[Records from a dataset]

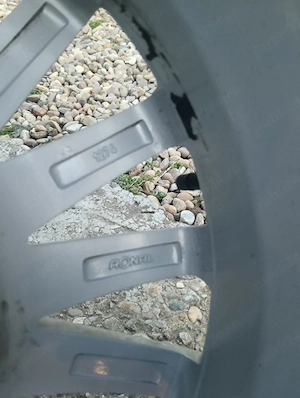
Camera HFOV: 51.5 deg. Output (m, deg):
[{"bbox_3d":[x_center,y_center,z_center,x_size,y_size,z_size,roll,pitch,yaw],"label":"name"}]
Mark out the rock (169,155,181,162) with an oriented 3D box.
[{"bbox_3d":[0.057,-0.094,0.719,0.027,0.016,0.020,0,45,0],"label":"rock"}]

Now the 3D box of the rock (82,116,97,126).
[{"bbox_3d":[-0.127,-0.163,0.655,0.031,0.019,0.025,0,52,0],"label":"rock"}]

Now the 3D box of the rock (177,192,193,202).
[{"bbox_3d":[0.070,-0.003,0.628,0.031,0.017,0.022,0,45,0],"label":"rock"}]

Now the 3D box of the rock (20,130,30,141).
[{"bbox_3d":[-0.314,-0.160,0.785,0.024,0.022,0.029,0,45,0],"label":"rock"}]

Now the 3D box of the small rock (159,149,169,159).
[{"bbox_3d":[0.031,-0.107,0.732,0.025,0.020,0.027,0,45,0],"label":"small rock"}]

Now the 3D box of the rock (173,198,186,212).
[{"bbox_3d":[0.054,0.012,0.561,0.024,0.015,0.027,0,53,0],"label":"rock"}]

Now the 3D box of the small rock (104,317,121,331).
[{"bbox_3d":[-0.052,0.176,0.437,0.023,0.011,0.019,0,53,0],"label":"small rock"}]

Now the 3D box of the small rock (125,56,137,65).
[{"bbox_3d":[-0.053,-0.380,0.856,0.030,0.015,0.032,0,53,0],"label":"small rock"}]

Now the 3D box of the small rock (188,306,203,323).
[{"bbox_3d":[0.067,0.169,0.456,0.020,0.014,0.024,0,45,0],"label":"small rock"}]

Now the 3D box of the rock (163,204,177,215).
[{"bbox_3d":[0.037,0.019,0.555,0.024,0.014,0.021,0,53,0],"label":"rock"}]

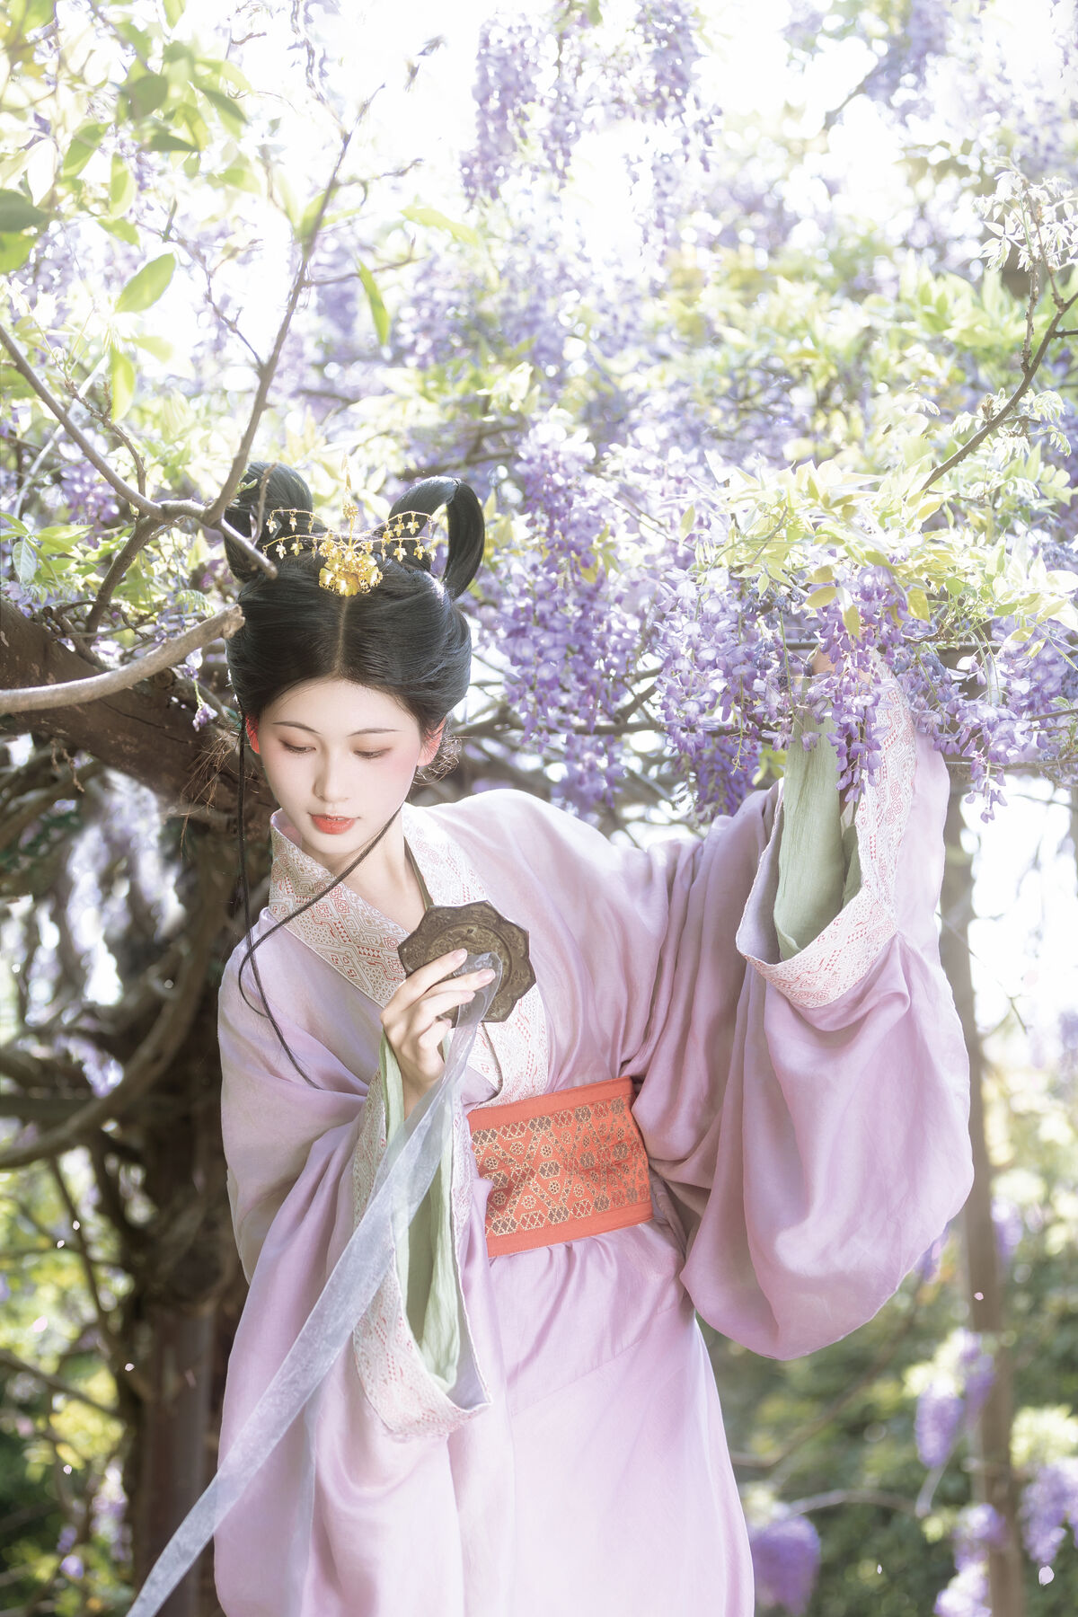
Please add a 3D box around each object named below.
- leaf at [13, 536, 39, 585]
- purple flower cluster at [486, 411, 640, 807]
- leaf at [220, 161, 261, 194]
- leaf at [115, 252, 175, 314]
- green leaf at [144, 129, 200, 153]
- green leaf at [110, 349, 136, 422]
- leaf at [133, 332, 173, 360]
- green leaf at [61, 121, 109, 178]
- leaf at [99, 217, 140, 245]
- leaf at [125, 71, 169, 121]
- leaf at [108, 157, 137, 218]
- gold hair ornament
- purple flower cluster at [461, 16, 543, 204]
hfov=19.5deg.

__Your instructions__. Rewrite everything from the line containing "Now the 3D box of the small rock (188,306,203,323)." down to the last of the lines above as a numbered list, omitting blank lines and leaving out the picture.

__Solution for this exercise__.
1. Now the 3D box of the small rock (188,306,203,323).
2. [{"bbox_3d":[0.067,0.169,0.456,0.020,0.014,0.024,0,45,0],"label":"small rock"}]
3. Now the 3D box of the rock (163,204,177,215).
4. [{"bbox_3d":[0.037,0.019,0.555,0.024,0.014,0.021,0,53,0],"label":"rock"}]
5. Please add a 3D box around each object named below.
6. - leaf at [13, 536, 39, 585]
7. - purple flower cluster at [486, 411, 640, 807]
8. - leaf at [220, 161, 261, 194]
9. - leaf at [115, 252, 175, 314]
10. - green leaf at [144, 129, 200, 153]
11. - green leaf at [110, 349, 136, 422]
12. - leaf at [133, 332, 173, 360]
13. - green leaf at [61, 121, 109, 178]
14. - leaf at [99, 217, 140, 245]
15. - leaf at [125, 71, 169, 121]
16. - leaf at [108, 157, 137, 218]
17. - gold hair ornament
18. - purple flower cluster at [461, 16, 543, 204]
19. hfov=19.5deg.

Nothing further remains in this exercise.